[Available data — start]
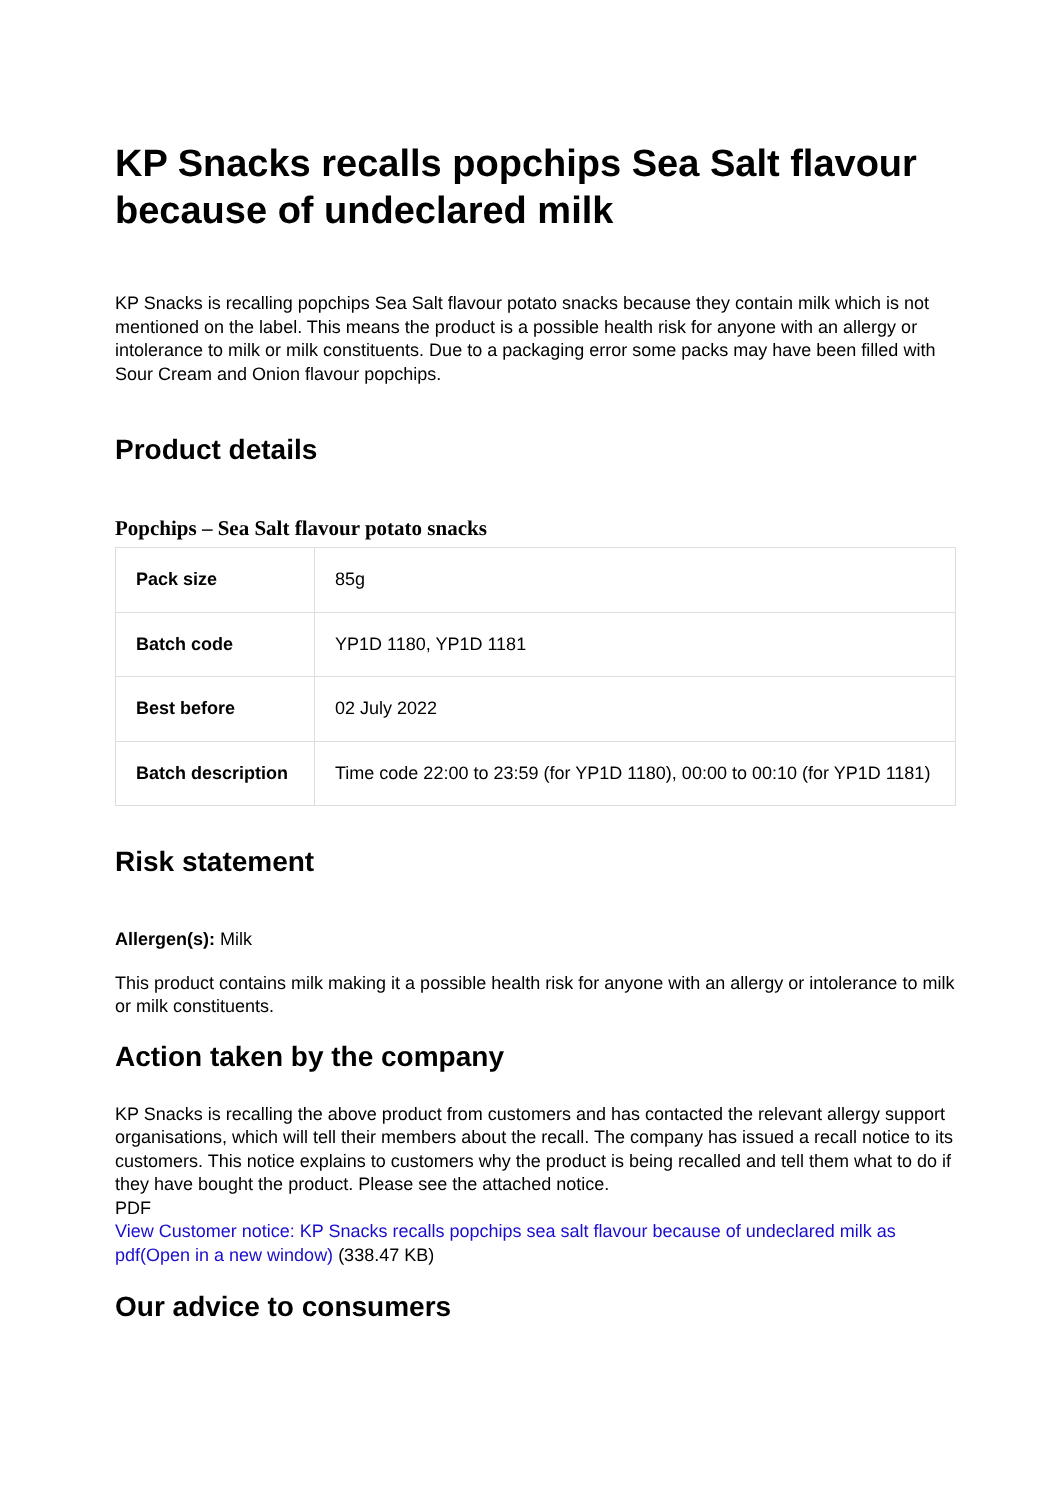KP Snacks recalls popchips Sea Salt flavour because of undeclared milk
KP Snacks is recalling popchips Sea Salt flavour potato snacks because they contain milk which is not mentioned on the label. This means the product is a possible health risk for anyone with an allergy or intolerance to milk or milk constituents. Due to a packaging error some packs may have been filled with Sour Cream and Onion flavour popchips.
Product details
Popchips – Sea Salt flavour potato snacks
| Pack size | 85g |
| Batch code | YP1D 1180, YP1D 1181 |
| Best before | 02 July 2022 |
| Batch description | Time code 22:00 to 23:59 (for YP1D 1180), 00:00 to 00:10 (for YP1D 1181) |
Risk statement
Allergen(s): Milk
This product contains milk making it a possible health risk for anyone with an allergy or intolerance to milk or milk constituents.
Action taken by the company
KP Snacks is recalling the above product from customers and has contacted the relevant allergy support organisations, which will tell their members about the recall. The company has issued a recall notice to its customers. This notice explains to customers why the product is being recalled and tell them what to do if they have bought the product. Please see the attached notice.
PDF
View Customer notice: KP Snacks recalls popchips sea salt flavour because of undeclared milk as pdf(Open in a new window) (338.47 KB)
Our advice to consumers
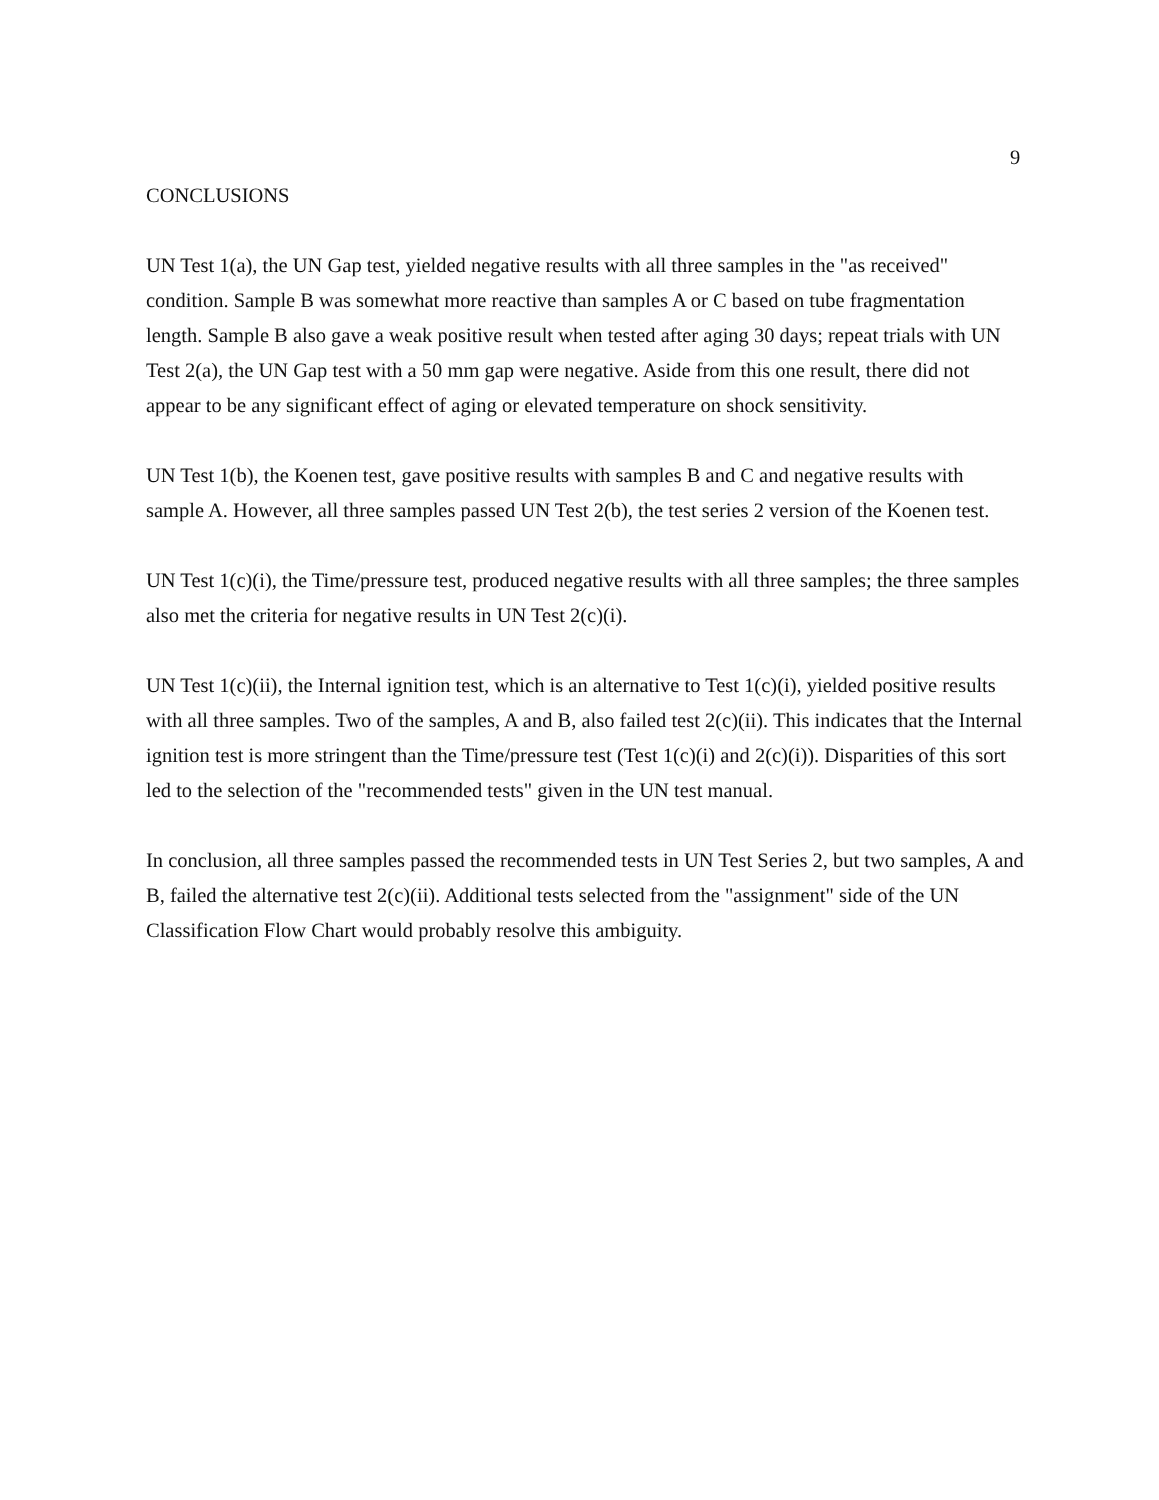9
CONCLUSIONS
UN Test 1(a), the UN Gap test, yielded negative results with all three samples in the "as received" condition. Sample B was somewhat more reactive than samples A or C based on tube fragmentation length. Sample B also gave a weak positive result when tested after aging 30 days; repeat trials with UN Test 2(a), the UN Gap test with a 50 mm gap were negative. Aside from this one result, there did not appear to be any significant effect of aging or elevated temperature on shock sensitivity.
UN Test 1(b), the Koenen test, gave positive results with samples B and C and negative results with sample A. However, all three samples passed UN Test 2(b), the test series 2 version of the Koenen test.
UN Test 1(c)(i), the Time/pressure test, produced negative results with all three samples; the three samples also met the criteria for negative results in UN Test 2(c)(i).
UN Test 1(c)(ii), the Internal ignition test, which is an alternative to Test 1(c)(i), yielded positive results with all three samples. Two of the samples, A and B, also failed test 2(c)(ii). This indicates that the Internal ignition test is more stringent than the Time/pressure test (Test 1(c)(i) and 2(c)(i)). Disparities of this sort led to the selection of the "recommended tests" given in the UN test manual.
In conclusion, all three samples passed the recommended tests in UN Test Series 2, but two samples, A and B, failed the alternative test 2(c)(ii). Additional tests selected from the "assignment" side of the UN Classification Flow Chart would probably resolve this ambiguity.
[Available data — finish]
#### Request:
Skip the pictures and quote each line of the entries above, from the first through the line with "size | 85g |", exactly as it appears.

#### Exercise output:
KP Snacks recalls popchips Sea Salt flavour because of undeclared milk
KP Snacks is recalling popchips Sea Salt flavour potato snacks because they contain milk which is not mentioned on the label. This means the product is a possible health risk for anyone with an allergy or intolerance to milk or milk constituents. Due to a packaging error some packs may have been filled with Sour Cream and Onion flavour popchips.
Product details
Popchips – Sea Salt flavour potato snacks
| Pack size | 85g |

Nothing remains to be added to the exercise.